Ribosome RNA (rRNA) accounts for more than 80% of the cell's total RNA, while the physiological functions of rRNA modifications are poorly understood. Mutations of 18S rRNA m⁶A methyltransferase METTL5 cause intellectual disability, microcephaly, and facial dysmorphisms in patients, however, little is known about the underlying mechanisms. In this study, we identified METTL5 protein complex and revealed that METTL5 mainly interacts with RNA binding proteins and ribosome proteins. Functionally, we found that Mettl5 knockout in mESCs leads to the abnormal craniofacial and nervous development. Moreover, using Mettl5 knockout mouse model, we further demonstrated that Mettl5 knockout mice exhibit intellectual disability, recapitulating the human phenotype. Mechanistically, we found that Mettl5 maintains brain function and intelligence by regulating the myelination process. Our study uncovered the causal correlation between mis-regulated 18S rRNA m⁶A modification and neural function defects, supporting the important physiological functions of rRNA modifications in human diseases.

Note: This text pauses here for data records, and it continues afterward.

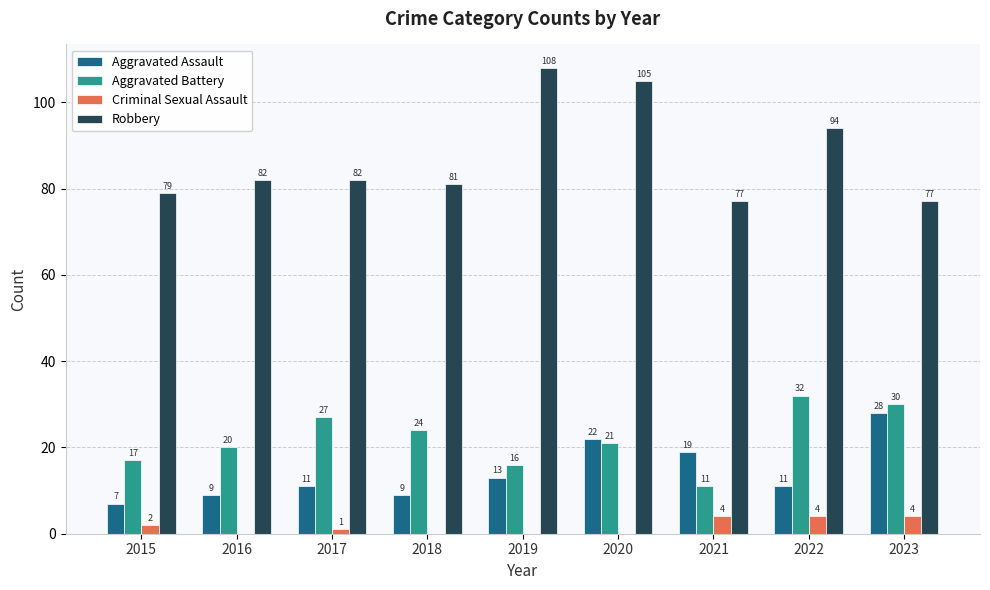

What value does the Criminal Sexual Assault series have at 2015?

2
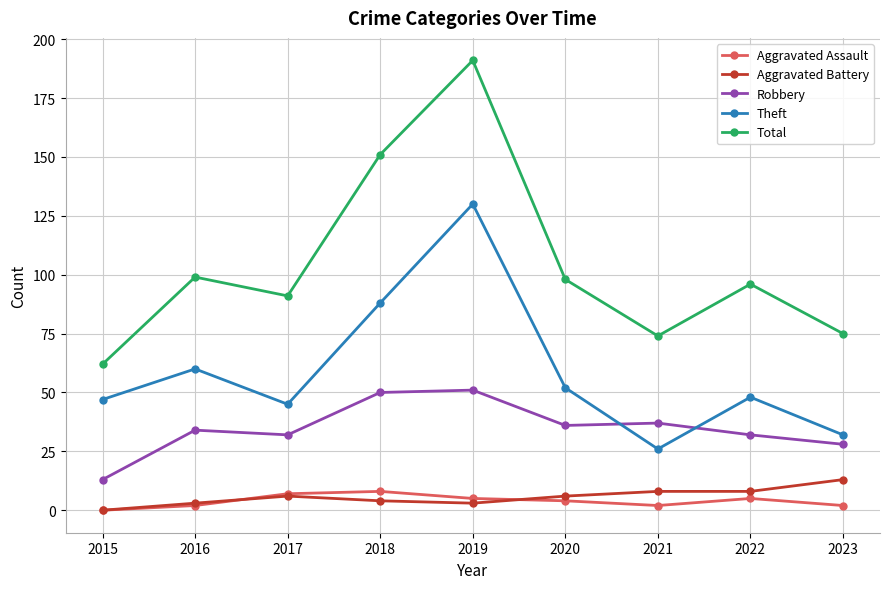

Where is the first local minimum for Total?

2017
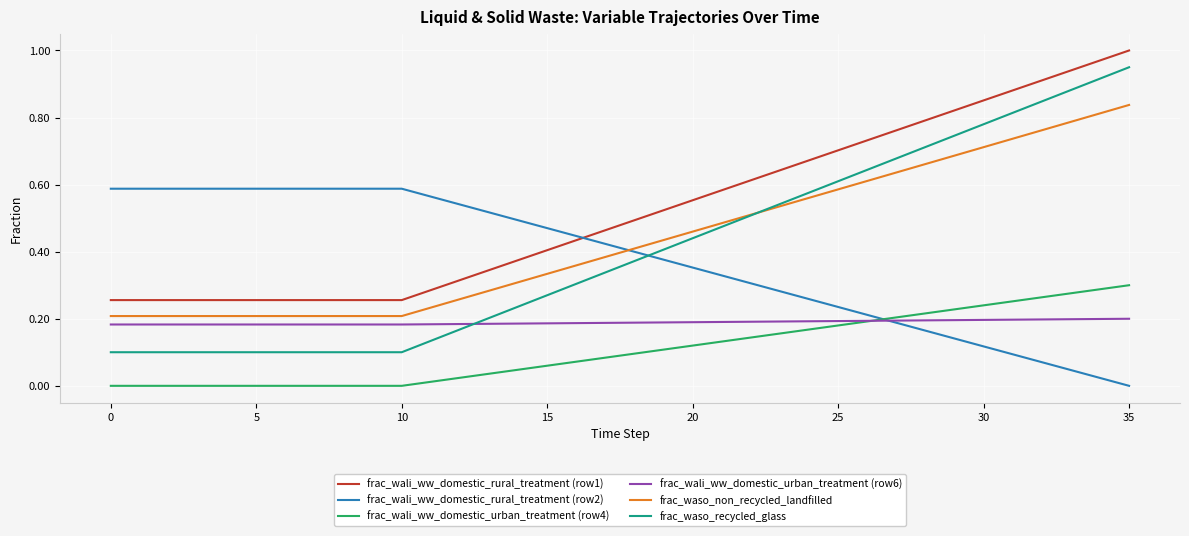

Which series ends up on top after the final intersection of frac_wali_ww_domestic_rural_treatment (row2) and frac_waso_recycled_glass?

frac_waso_recycled_glass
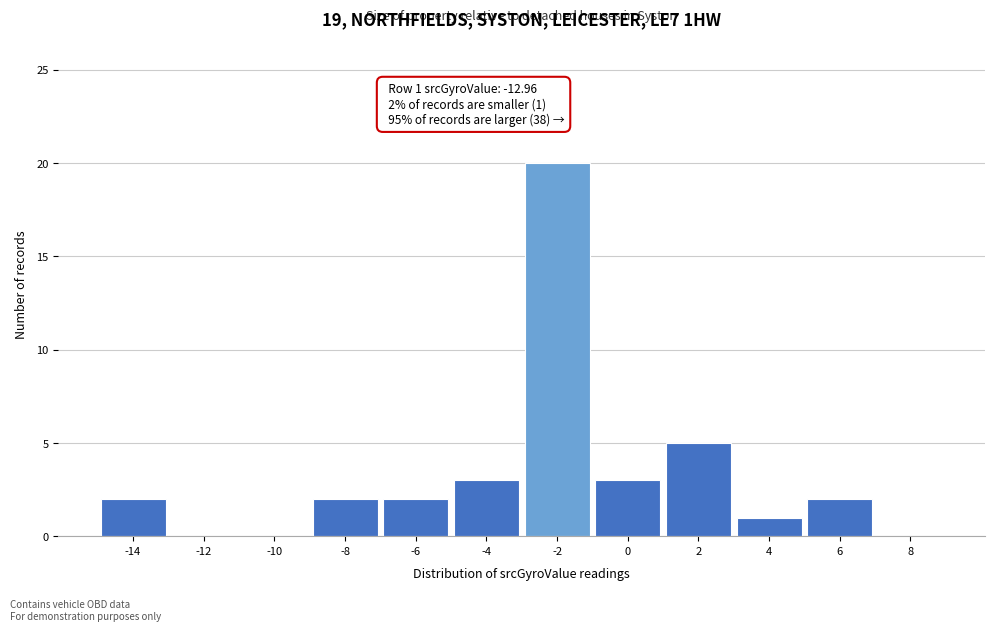

Reading left to right, transcribe all the data shown in this chart.

-14=2	-12=0	-10=0	-8=2	-6=2	-4=3	-2=20	0=3	2=5	4=1	6=2	8=0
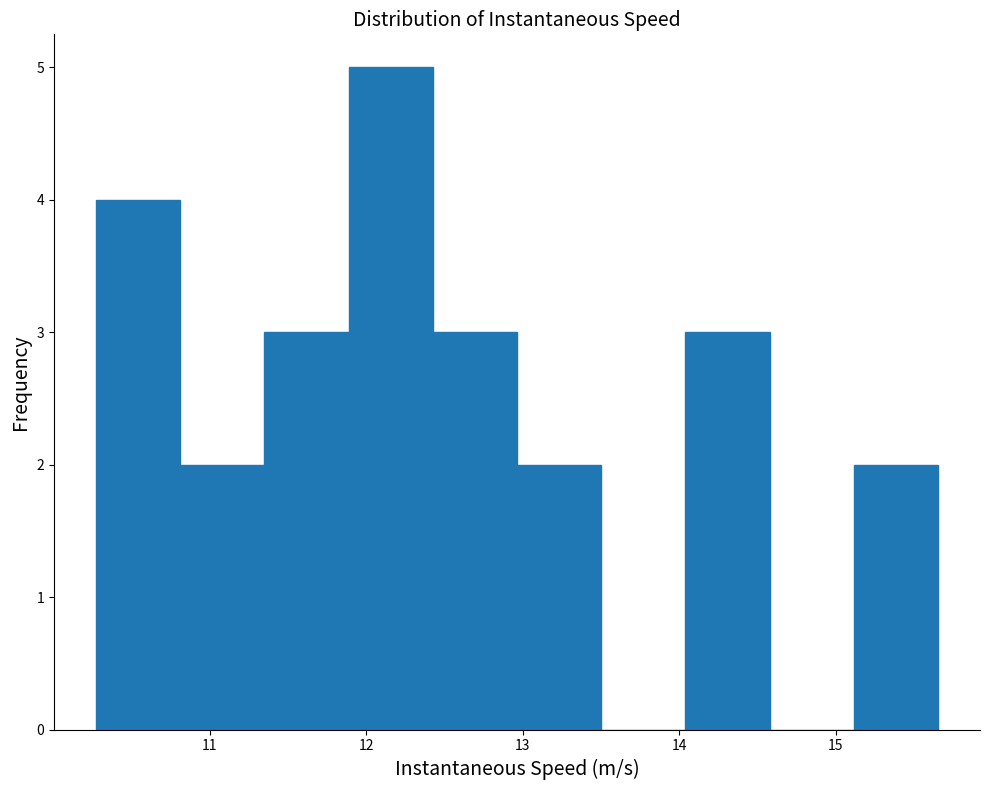

Which range on the x-axis has the tallest bar?

11.9 to 12.4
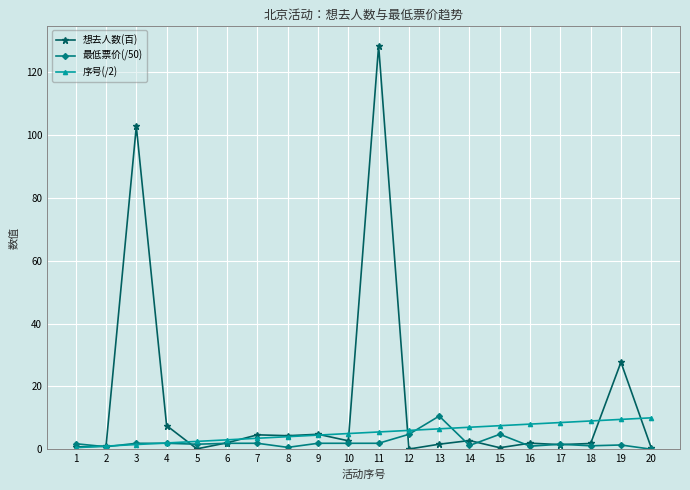

At which category is the sum across all series the highest?

11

核糖体 RNA (rRNA) 占细胞总 RNA 的 80% 以上，而对 rRNA 修饰的生理功能知之甚少。18S rRNA m ^{6 的}突变甲基转移酶 METTL5 会导致患者出现智力障碍、小头畸形和面部畸形，但对其潜在机制知之甚少。在这项研究中，我们鉴定了 METTL5 蛋白复合物，并揭示了 METTL5 主要与 RNA 结合蛋白和核糖体蛋白相互作用。在功能上，我们发现 mESCs 中的 Mettl5 敲除导致颅面和神经发育异常。此外，使用 Mettl5 敲除小鼠模型，我们进一步证明 Mettl5 敲除小鼠表现出智力障碍，概括了人类表型。从机制上讲，我们发现 Mettl5 通过调节髓鞘形成过程来维持大脑功能和智力。我们的研究揭示了失调的 18S rRNA m ⁶之间的因果关系A 修饰和神经功能缺陷，支持 rRNA 修饰在人类疾病中的重要生理功能。